La défense de la ferme de Saint Hubert (18/8/1870)

80e régiment d'infanterie

Le 16/6/1870 a lieu la bataille de Rezonville / Mars la Tour qui voit l'armée française pourtant en supériorité numérique, incapable de bousculer les corps prussiens lui bloquant la route de Verdun. Deux jours plus tard, l'armée Prussienne regroupée attaque les troupes française qui défendent les lignes de Saint Privat à Rozerieulles. Lors de la bataille, les 2e et 3e corps d'armée (Frossard et Leboeuf) défendent l'aile gauche française derrière le ravin de la Mance sur les position préparées autour de la ferme de Saint Hubert et du Point du jour. Les troupes résistent toute la journée et infligent des pertes importantes aux prussiens. Mais faute d'agressivité suffisante qui aurait pu permettre de contre attaquer l'aile droite des Prussiens et surtout en raison de la victoire des Prussiens et Bavarois sur leur aîle gauche, l'armée doit retraiter à Metz, ce qui scellera finalement sa perte.

La bataille qui se déroule sur ces positions témoignent de la solidité du troupier français et de la supériorité de son armement individuel. Lors du combat de la ferme de Saint Hubert, le 80e régiment d'infanterie se distingue particulièrement.

------------------------------------------------------------------------

Résumez en deux phrases le texte sur la défense de la ferme de Saint Hubert.

------------------------------------------------------------------------

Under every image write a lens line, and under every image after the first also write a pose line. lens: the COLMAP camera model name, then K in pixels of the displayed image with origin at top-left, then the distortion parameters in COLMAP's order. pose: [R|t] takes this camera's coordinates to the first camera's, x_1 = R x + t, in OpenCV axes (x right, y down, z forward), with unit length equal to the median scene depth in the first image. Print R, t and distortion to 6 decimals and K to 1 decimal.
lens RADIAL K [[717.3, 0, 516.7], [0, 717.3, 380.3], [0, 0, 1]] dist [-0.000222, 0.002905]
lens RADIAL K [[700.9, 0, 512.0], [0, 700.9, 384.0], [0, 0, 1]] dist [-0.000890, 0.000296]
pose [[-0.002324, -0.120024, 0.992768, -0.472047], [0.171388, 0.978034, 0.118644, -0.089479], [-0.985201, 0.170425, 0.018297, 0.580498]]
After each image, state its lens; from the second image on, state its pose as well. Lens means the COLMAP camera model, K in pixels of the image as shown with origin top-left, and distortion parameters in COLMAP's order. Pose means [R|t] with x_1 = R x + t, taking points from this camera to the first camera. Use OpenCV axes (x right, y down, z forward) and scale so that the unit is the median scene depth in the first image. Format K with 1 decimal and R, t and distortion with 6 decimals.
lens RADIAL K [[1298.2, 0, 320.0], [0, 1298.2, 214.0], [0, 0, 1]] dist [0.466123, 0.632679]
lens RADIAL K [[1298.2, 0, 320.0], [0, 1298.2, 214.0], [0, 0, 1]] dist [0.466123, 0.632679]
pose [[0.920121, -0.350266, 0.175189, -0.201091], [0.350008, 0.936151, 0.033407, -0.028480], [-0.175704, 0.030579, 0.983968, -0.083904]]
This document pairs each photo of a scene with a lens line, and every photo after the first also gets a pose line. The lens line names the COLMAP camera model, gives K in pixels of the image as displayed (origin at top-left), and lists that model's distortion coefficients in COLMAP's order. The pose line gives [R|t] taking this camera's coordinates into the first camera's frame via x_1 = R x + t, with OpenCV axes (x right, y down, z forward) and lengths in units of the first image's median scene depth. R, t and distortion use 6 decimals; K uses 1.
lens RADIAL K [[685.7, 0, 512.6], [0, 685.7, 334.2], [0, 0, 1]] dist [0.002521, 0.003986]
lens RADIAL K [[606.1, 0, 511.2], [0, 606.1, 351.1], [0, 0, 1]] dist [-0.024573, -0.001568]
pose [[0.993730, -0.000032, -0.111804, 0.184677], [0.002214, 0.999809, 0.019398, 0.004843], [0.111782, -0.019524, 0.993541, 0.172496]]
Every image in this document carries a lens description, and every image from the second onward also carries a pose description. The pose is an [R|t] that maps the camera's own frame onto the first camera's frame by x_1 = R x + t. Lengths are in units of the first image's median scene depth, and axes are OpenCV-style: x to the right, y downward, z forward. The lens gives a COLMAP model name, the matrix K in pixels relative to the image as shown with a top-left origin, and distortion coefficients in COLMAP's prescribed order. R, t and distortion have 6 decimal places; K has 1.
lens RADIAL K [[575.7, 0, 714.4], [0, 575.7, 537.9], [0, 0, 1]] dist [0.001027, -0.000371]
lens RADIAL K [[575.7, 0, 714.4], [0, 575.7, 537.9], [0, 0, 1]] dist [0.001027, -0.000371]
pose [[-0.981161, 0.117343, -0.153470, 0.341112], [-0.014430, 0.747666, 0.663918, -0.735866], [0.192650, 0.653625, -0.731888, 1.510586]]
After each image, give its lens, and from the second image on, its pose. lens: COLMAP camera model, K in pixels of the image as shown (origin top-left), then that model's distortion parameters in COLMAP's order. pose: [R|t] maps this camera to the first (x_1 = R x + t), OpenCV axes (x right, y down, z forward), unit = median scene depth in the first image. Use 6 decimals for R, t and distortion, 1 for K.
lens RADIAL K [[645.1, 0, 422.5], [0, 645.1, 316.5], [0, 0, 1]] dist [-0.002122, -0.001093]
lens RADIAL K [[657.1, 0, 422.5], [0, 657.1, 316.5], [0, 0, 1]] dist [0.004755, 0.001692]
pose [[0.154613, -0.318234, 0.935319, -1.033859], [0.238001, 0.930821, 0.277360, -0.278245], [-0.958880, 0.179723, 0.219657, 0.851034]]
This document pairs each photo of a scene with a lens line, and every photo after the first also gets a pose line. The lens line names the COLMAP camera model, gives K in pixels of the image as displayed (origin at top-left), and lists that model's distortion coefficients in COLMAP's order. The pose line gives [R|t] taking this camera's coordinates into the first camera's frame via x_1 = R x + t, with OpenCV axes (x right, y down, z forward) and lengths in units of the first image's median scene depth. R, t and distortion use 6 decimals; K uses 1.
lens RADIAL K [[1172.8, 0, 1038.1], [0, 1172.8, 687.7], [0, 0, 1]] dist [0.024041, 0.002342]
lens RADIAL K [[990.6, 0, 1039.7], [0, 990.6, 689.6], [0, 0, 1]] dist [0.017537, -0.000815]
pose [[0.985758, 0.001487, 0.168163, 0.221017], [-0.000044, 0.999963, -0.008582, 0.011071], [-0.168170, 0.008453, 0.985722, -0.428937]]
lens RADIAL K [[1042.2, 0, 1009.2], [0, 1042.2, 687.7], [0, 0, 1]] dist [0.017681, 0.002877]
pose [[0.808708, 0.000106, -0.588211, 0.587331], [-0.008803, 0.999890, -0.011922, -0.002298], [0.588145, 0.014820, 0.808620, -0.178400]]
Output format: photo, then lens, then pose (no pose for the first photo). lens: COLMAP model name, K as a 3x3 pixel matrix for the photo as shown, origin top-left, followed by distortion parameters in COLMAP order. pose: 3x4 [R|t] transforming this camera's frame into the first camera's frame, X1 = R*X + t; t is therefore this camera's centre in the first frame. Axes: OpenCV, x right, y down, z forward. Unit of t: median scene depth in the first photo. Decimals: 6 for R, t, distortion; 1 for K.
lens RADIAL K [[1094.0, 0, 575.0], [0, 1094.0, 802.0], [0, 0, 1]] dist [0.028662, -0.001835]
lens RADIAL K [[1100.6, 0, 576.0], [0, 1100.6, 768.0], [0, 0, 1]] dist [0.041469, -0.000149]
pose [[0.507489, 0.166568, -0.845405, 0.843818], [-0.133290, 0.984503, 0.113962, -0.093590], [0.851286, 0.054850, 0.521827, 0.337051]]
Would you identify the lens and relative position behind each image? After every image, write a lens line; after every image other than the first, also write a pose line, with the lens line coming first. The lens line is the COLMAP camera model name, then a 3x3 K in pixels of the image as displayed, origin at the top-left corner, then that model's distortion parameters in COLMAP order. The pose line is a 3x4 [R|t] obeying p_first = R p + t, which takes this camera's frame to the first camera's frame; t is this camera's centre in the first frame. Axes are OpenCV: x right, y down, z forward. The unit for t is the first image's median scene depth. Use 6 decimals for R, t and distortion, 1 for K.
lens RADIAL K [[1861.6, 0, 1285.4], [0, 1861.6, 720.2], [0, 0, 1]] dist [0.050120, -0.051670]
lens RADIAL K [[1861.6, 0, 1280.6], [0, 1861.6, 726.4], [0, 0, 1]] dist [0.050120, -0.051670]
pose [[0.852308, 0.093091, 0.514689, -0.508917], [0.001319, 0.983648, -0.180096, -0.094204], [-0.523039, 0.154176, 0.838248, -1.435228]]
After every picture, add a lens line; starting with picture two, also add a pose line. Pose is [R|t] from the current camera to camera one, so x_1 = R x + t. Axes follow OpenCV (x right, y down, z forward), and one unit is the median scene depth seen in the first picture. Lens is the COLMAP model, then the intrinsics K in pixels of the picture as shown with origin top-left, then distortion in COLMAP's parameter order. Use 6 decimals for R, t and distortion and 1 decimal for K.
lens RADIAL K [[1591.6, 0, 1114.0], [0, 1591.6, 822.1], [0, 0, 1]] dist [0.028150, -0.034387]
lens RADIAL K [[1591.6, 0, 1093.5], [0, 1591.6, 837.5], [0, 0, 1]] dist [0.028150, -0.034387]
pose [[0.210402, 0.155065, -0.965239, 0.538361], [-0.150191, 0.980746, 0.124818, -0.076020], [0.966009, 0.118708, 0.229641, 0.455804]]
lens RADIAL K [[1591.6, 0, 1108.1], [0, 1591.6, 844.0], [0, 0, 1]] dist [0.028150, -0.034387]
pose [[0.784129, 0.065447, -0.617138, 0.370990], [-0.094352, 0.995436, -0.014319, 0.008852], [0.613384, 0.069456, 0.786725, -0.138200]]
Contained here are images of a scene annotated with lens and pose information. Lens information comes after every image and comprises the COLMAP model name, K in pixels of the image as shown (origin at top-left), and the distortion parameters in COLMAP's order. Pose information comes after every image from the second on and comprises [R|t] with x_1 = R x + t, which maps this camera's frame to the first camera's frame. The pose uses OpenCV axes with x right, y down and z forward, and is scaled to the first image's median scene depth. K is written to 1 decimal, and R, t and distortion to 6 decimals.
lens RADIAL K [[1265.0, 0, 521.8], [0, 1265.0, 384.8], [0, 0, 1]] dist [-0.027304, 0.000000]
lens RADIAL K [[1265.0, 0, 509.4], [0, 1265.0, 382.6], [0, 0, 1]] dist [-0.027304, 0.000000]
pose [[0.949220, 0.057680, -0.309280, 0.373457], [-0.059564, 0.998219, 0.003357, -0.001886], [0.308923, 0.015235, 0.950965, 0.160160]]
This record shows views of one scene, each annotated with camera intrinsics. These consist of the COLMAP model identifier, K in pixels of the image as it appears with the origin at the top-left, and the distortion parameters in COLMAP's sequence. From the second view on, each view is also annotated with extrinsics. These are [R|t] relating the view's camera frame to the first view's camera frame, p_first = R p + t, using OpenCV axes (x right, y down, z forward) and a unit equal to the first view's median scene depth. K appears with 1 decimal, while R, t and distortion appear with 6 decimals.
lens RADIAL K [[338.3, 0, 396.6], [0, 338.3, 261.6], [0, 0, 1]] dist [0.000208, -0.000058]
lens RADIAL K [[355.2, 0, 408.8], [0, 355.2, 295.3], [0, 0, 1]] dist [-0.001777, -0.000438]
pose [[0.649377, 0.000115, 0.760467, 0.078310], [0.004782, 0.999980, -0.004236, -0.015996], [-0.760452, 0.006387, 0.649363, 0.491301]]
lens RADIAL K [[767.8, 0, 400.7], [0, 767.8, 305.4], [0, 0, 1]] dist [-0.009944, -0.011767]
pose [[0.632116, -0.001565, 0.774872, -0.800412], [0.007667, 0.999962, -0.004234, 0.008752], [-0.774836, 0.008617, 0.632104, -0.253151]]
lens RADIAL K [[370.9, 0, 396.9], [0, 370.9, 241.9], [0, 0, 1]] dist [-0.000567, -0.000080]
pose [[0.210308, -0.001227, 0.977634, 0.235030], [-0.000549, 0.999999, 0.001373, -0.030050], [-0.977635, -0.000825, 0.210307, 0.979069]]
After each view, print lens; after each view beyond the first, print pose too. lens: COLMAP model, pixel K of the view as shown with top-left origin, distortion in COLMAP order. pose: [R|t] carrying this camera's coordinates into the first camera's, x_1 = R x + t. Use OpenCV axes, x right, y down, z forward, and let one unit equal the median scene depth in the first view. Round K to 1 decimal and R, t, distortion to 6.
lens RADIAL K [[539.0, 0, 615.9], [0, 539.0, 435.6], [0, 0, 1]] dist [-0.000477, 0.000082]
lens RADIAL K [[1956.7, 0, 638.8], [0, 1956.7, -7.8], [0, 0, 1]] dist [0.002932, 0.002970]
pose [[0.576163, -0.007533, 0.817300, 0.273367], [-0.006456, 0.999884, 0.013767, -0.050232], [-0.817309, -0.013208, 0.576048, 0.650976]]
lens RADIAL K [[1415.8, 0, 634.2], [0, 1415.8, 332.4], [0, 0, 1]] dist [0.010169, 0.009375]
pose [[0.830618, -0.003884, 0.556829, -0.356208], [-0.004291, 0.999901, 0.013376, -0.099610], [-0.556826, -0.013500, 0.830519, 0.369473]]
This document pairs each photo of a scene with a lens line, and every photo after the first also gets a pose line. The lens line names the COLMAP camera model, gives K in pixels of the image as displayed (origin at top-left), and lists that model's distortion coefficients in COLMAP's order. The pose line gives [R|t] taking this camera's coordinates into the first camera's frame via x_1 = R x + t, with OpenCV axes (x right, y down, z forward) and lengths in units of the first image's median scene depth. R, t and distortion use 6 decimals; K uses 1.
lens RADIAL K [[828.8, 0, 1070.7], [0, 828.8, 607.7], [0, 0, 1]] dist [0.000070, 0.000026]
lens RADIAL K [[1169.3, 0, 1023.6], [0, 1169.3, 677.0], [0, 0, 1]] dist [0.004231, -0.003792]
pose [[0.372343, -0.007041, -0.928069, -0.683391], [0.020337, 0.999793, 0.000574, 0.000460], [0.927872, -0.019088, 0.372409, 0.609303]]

------------------------------------------------------------------------

→ **RÉPONSE RÉDIGÉE**: Deux jours après la bataille de Rezonville / Mars la Tour, les 2e et 3e corps d'armée français défendent l'aile gauche autour de la ferme de Saint Hubert et du Point du jour. Ils résistent toute la journée, infligent des pertes importantes aux Prussiens et voient le 80e régiment d'infanterie se distinguer particulièrement, mais l'armée doit retraiter à Metz, faute d'agressivité suffisante et surtout en raison d'une victoire des Prussiens et des Bavarois, ce qui scellera finalement sa perte.